Understanding how the complex coordination of many different proteins bind to DNA and RNA provides
mechanistic insights into cellular regulatory functions. Recent developments in deep neural networks (DNNs)
have greatly enhanced our ability to accurately predict experiments in regulatory genomics. Despite their
impressive performance compared to traditional methods in computational genomics, their low interpretability
has earned them a reputation as a black box. To address this gap, post hoc interpretation methods are being
increasingly used to gain mechanistic insights underlying black box predictions. While many of the current
interpretation methods are useful, there is often a notable disagreement between their findings. These methods
have also been shown to have specific strengths, as well as blind spots in areas that are essential for gene
regulation. Despite their promise, deciphering the complexity of cellular regulatory functions learned by a DNN
through current interpretation methods remains challenging. Here we propose two complementary aims that
serve to enhance the biological insights gained from genomic DNNs.

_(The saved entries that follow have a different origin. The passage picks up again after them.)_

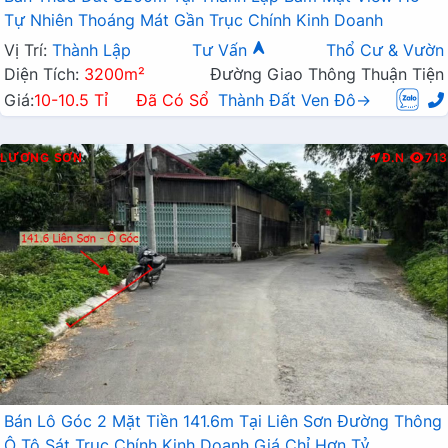
Tự Nhiên Thoáng Mát Gần Trục Chính Kinh Doanh
Vị Trí:
Thành Lập
Tư Vấn
Thổ Cư & Vườn
Diện Tích:
3200m²
Đường Giao Thông Thuận Tiện
Giá:
10-10.5 Tỉ
Đã Có Sổ
Thành Đất Ven Đô→
LƯƠNG SƠN
Đ.N
713
Bán Lô Góc 2 Mặt Tiền 141.6m Tại Liên Sơn Đường Thông
Ô Tô Sát Trục Chính Kinh Doanh Giá Chỉ Hơn Tỷ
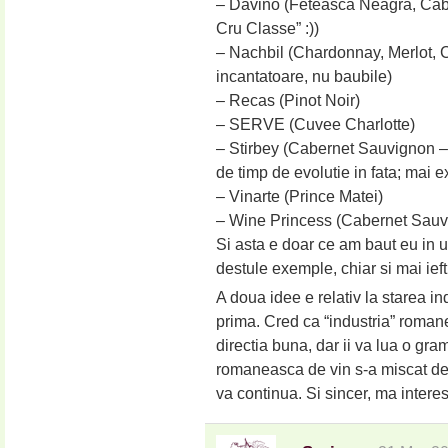
– Davino (Feteasca Neagra, Cab
Cru Classe” :))
– Nachbil (Chardonnay, Merlot, 
incantatoare, nu baubile)
– Recas (Pinot Noir)
– SERVE (Cuvee Charlotte)
– Stirbey (Cabernet Sauvignon – 
de timp de evolutie in fata; mai ex
– Vinarte (Prince Matei)
– Wine Princess (Cabernet Sauv
Si asta e doar ce am baut eu in u
destule exemple, chiar si mai ieft
A doua idee e relativ la starea i
prima. Cred ca “industria” romane
directia buna, dar ii va lua o gr
romaneasca de vin s-a miscat de 
va continua. Si sincer, ma interes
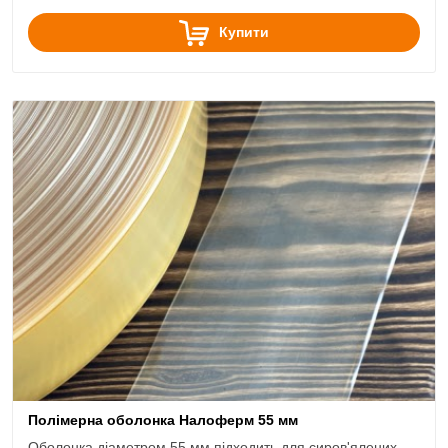
Купити
Полімерна оболонка Налоферм 55 мм
Оболонка діаметром 55 мм підходить для сиров'ялених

Together, the work from these aims will
create a surrogate modeling framework, which uses simplified mathematical models trained on a sequence
library to approximate the corresponding sequence–function relationships learned by a DNN. In Aim 1, we will
develop and implement a set of surrogate modeling strategies for interpreting genomic DNNs. In Aim 2, we will
develop and implement computational methods to design refined sequence libraries for improved surrogate
modeling of genomic DNNs. As the number of deep learning applications in genomics is rapidly increasing, the
biomedical community will greatly benefit from our surrogate modeling framework. This framework will be made
publicly available in a software package called SQuID (Surrogate Quantitative Interpretability for Deepnets),
providing user-friendly computational tools to characterize functional relationships learned by any DNN trained
on functional genomics assays. An ability to do so will drive new discoveries in functional genomics for any task
where deep learning has been applied, and for all future ones to come. My current position as a joint postdoc
working with Peter Koo and Justin Kinney at Cold Spring Harbor Laboratory (CSHL) provides an ideal
environment for carrying out the proposed research, with the mentorship and training I need to transition into the
field of computational genomics. Dr. Koo develops DNN architectures and interpretation methods for functional
genomics, while Dr. Kinney develops MAVE technologies, as well as quantitative methods for analyzing the data
these technologies produce. I will also take advantage of the many training resources offered by CSHL, including
career development workshops offered at the School of Biological Sciences, as well as exposure to cutting-edge
science offered by the CSHL Meetings & Courses Program. Together, the research project and training plan
proposed here will equip me well to establish an independent research program focused on mechanistically
understanding genomic regulatory mechanisms through the lens of modern machine learning methods.